Italian artist Maurizio Cattelan’s bold, irreverent work skewers social complacencies and reimagines cultural icons. On the occasion of his 2011–12 retrospective at the Guggenheim, which featured virtually every work he had ever made suspended from the oculus of the rotunda, Cattelan announced his retirement from art making. Five years later, he returns from this self-imposed exile with a new, ongoing project at the museum. For “America” Cattelan replaced the toilet in this restroom with a fully functional replica cast in 18-karat gold, making available to the public an extravagant luxury product seemingly intended for the 1 percent. Its participatory nature, in which viewers are invited to make use of the fixture individually and privately, allows for an experience of unprecedented intimacy with a work of art. Cattelan’s toilet offers a wink to the excesses of the art market but also evokes the American dream of opportunity for all—its utility ultimately reminding us of the inescapable physical realities of our shared humanity.
The Medici’s Painter: Carlo Dolci and 17th-Century Florence is the first exhibition in America devoted to the luminous and meticulously rendered paintings and drawings of Italian artist Carlo Dolci (1616–1687). It provides an unprecedented opportunity to study the life and oeuvre of 17th-century Florence’s most important painter, whose reverence for detail, brilliant palette, and seemingly enameled surfaces earned the favor of powerful Medici patronage.

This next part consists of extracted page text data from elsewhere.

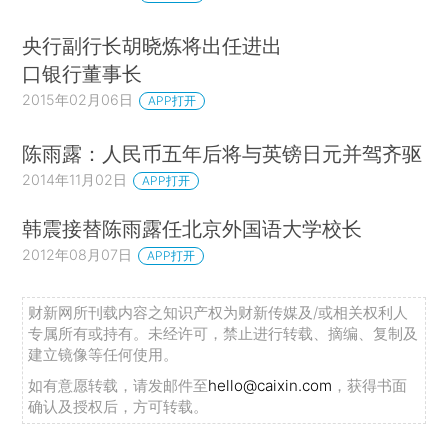
央行副行长胡晓炼将出任进出
口银行董事长
2015年02月06日
APP打开
陈雨露：人民币五年后将与英镑日元并驾齐驱
2014年11月02日
APP打开
韩震接替陈雨露任北京外国语大学校长
2012年08月07日
APP打开
财新网所刊载内容之知识产权为财新传媒及/或相关权利人
专属所有或持有。未经许可，禁止进行转载、摘编、复制及
建立镜像等任何使用。
如有意愿转载，请发邮件至
hello@caixin.com
，获得书面
确认及授权后，方可转载。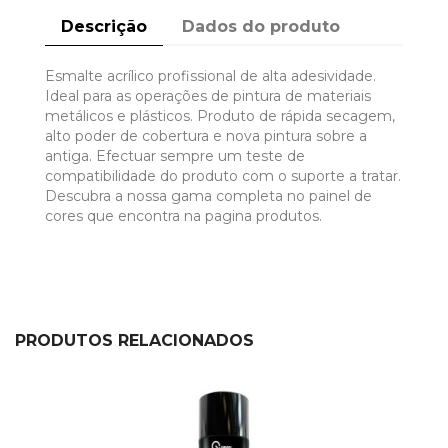
Descrição
Dados do produto
Esmalte acrílico profissional de alta adesividade.
Ideal para as operações de pintura de materiais
metálicos e plásticos. Produto de rápida secagem,
alto poder de cobertura e nova pintura sobre a
antiga. Efectuar sempre um teste de
compatibilidade do produto com o suporte a tratar.
Descubra a nossa gama completa no painel de
cores que encontra na pagina produtos.
PRODUTOS RELACIONADOS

“Carol Rama: Antibodies” is the first New York museum survey of the work of Italian artist Carol Rama (b. 1918, Turin, Italy–d. 2015, Turin, Italy) and the largest presentation of her work in the US to date.
While Rama has been largely overlooked in contemporary art discourses, her work has proven prescient and influential for many artists working today, attaining cult status and attracting renewed interest in recent years. Rama’s exhibition at the New Museum will bring together over one hundred of her paintings, objects, and works on paper, highlighting her consistent fascination with the representation of the body.
The Queens Museum is proud to host the first solo show in an American museum by Italian artist Marinella Senatore. Piazza Universale / Social Stages, curated by Matteo Lucchetti, presents a range of important recent projects created in Spain, France, Italy and the US between 2009 and today. Piazza universale—“the universal square”—refers to the exquisitely Italian concept of the piazza, a public space par excellence where different communities meet, and as an embodiment of an ideal, universal space where future communities can be envisioned collaboratively.